Much has been made of the almost $300
million price tag for the sprawling deconstructivist complex,
a figure once projected at $200 million. Together with Steven
Holl's award-winning 2002 Simmons Hall dormitory, which at
$95 million came in well over its $60 million budget, the
marquee projects serve as case studies of institutional investment
in serious architecture.
MIT is hardly alone in incurring cost
overruns and expensive program changes. Rem Koolhaas' student
center on the Illinois Institute of Technology campus ran
into schedule and cost overruns.
Besides the obvious costs associated
with the aesthetic risks (which, points out MIT Executive
Vice President John Curry, introduce construction techniques
unfamiliar to most contractors) and costly products associated
with an architect like Gehry, MIT officials, Gehry, and Holl's
project architect Tim Bade says their projects ran into a
perfect storm of national and regional economic conditions.
Having planned during the go-go '90s, MIT put several major
projects up for bid just as the dot-com bubble burst and Boston's
Central Artery Tunnel "Big Dig" project tied up
much of the area's construction capacity. Hence construction
costs jumped 25-percent at this time, according to Gilbane
Construction Companys 2000 review of MIT's construction
plan, Curry says.
Current trends in materials and fuel
prices point to higher project costs, according to analysts,
who blame the high cost of steel on a global shortage and
US import tariffs.
The Stata Center evolved from an early-1990s
scheme for a 150,000 square-foot, roughly $160 million building
in keeping with MIT's rectilinear neo-classical main complex.
A 1997 revision called for a 324,000 square-foot structure,
at about $200 million.
But program changes (the addition of
a below ground parking garage and 100,000 square feet for
day care and fitness centers and pedestrian thoroughfare)

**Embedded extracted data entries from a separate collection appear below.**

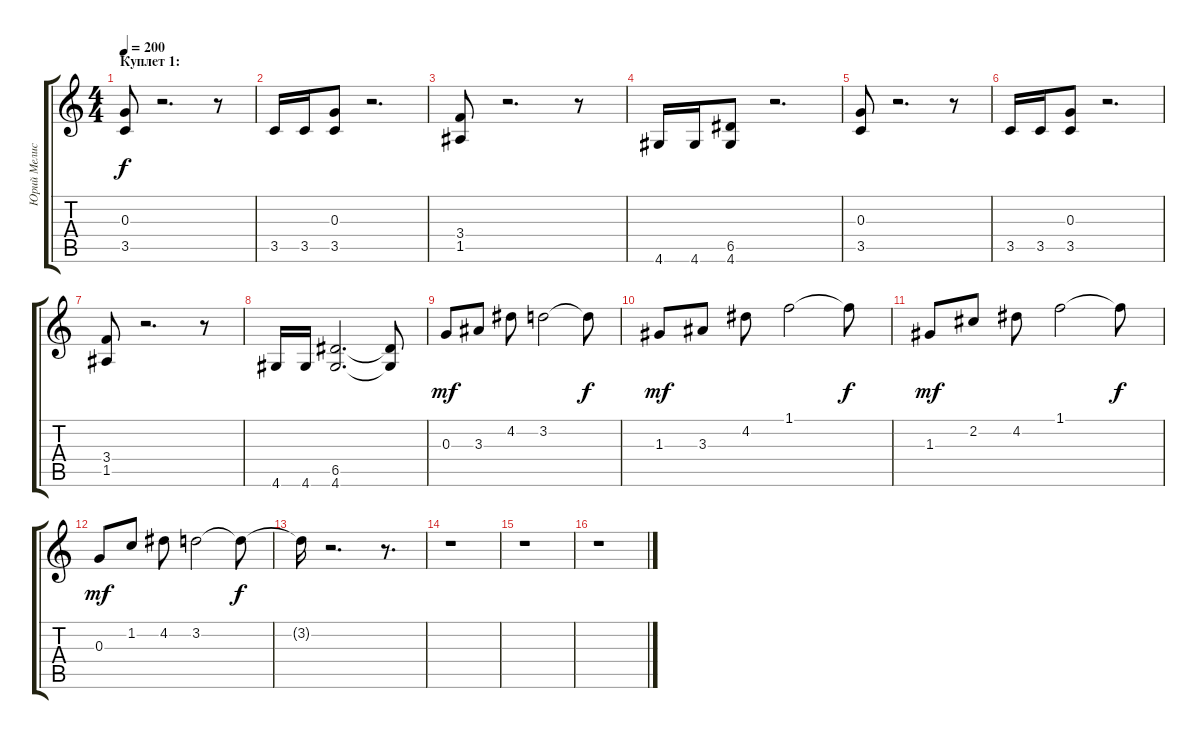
\track ("Юрий Мелисов" "Юрий Мелис") {instrument overdrivenguitar}
\staff {score tabs}
\tuning (E4 B3 G3 D3 A2 E2) {hide}
\ts (4 4)
\section ("" "Куплет 1:")
\tempo 200
\clef g2
\ks c
(0.3 3.5).8{dy f volume 13} r.2{d} r.8 |
3.5.16 3.5.16 (0.3 3.5).8 r.2{d} |
(3.4 1.5).8 r.2{d} r.8 |
4.6.16 4.6.16 (6.5 4.6).8 r.2{d} |
(0.3 3.5).8 r.2{d} r.8 |
3.5.16 3.5.16 (0.3 3.5).8 r.2{d} |
(3.4 1.5).8 r.2{d} r.8 |
4.6.16 4.6.16 (6.5 4.6).2{d} (6.5{t} 4.6{t}).8 |
0.3.8{dy mf} 3.3.8 4.2.8 3.2.2 3.2{t}.8{dy f} |
1.3.8{dy mf} 3.3.8 4.2.8 1.1.2 1.1{t}.8{dy f} |
1.3.8{dy mf} 2.2.8 4.2.8 1.1.2 1.1{t}.8{dy f} |
0.3.8{dy mf} 1.2.8 4.2.8 3.2.2 3.2{t}.8{dy f} |
3.2{t}.16 r.2{d} r.8{d} |
r.1 |
r.1 |
r.1
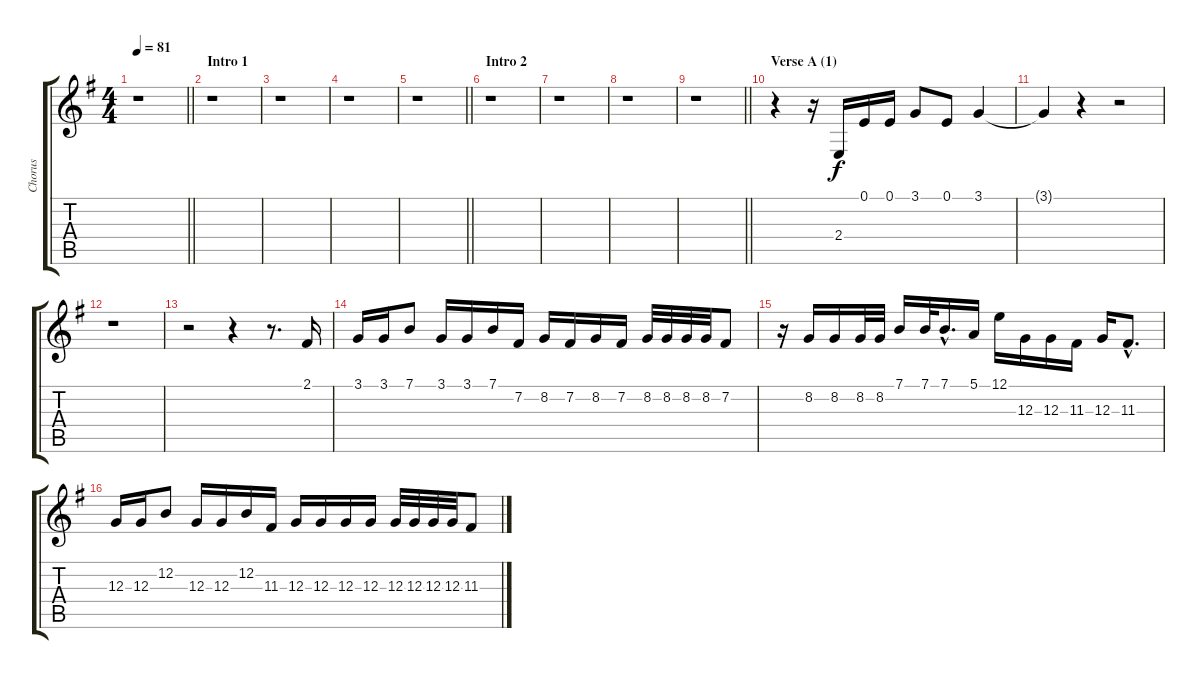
\track ("Chorus" "Chorus") {instrument sopranosax}
\staff {score tabs}
\tuning (E4 B3 G3 D3 A2 E2) {hide}
\ts (4 4)
\tempo 81
\clef g2
\barLineRight lightlight
\ks g
r.1{dy f instrument sopranosax} |
\section ("" "Intro 1")
r.1 |
r.1 |
r.1 |
\barLineRight lightlight
r.1 |
\section ("" "Intro 2")
r.1 |
r.1 |
r.1 |
\barLineRight lightlight
r.1 |
\section ("" "Verse A (1)")
r.4 r.16 2.4.16 0.1.16 0.1.16 3.1.8 0.1.8 3.1.4 |
3.1{t}.4 r.4 r.2 |
r.1 |
r.2 r.4 r.8{d} 2.1.16 |
3.1.16 3.1.16 7.1.8 3.1.16 3.1.16 7.1.16 7.2.16 8.2.16 7.2.16 8.2.16 7.2.16 8.2.32 8.2.32 8.2.32 8.2.32 7.2.8 |
r.16 8.2.16 8.2.16 8.2.32 8.2.32 7.1.16 7.1.32 7.1{hac}.16{d} 5.1.16 12.1.16 12.3.16 12.3.16 11.3.16 12.3.16 11.3{hac}.8{d} |
12.3.16 12.3.16 12.2.8 12.3.16 12.3.16 12.2.16 11.3.16 12.3.16 12.3.16 12.3.16 12.3.16 12.3.32 12.3.32 12.3.32 12.3.32 11.3.8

and market conditions dramatically increased construction
costs.
As of May, the official total for the
730,000 square-foot complex was $283.5 million, of which about
$31 million went to design, says project manager Nancy Joyce,
who noted that much of the project's contingency fund went
to cover construction costs.
Nevertheless, the Stata Center project
was "in the norm for this type of lab building in the
US," says William Mitchell, former dean of the school
of architecture and planning, now head of the media Arts and
Sciences Program and architectural advisor to MIT president
Charles Vest. On the Stata project, "we value-engineered,
cut things, bit bullets," Gehry adds.
As of early May, MIT was reviewing Holls
Simmons project for "errors and omissions," which
are covered under the school's insurance policy, according
to Curry. The university, meanwhile, has negotiated a guaranteed
maximum price of about $95 million for the Fumihiko Maki-designed
Media Lab extension, slated for a 2005 groundbreaking, according
to Mitchell. In riding the late '90s investment wave and persevering
through the downturn and project overruns, MIT's strategy
has been one of "principled opportunism," says Mitchell.
"It's an investment for a hundred years at the very least.
You can't let short-term economic exigencies deter you."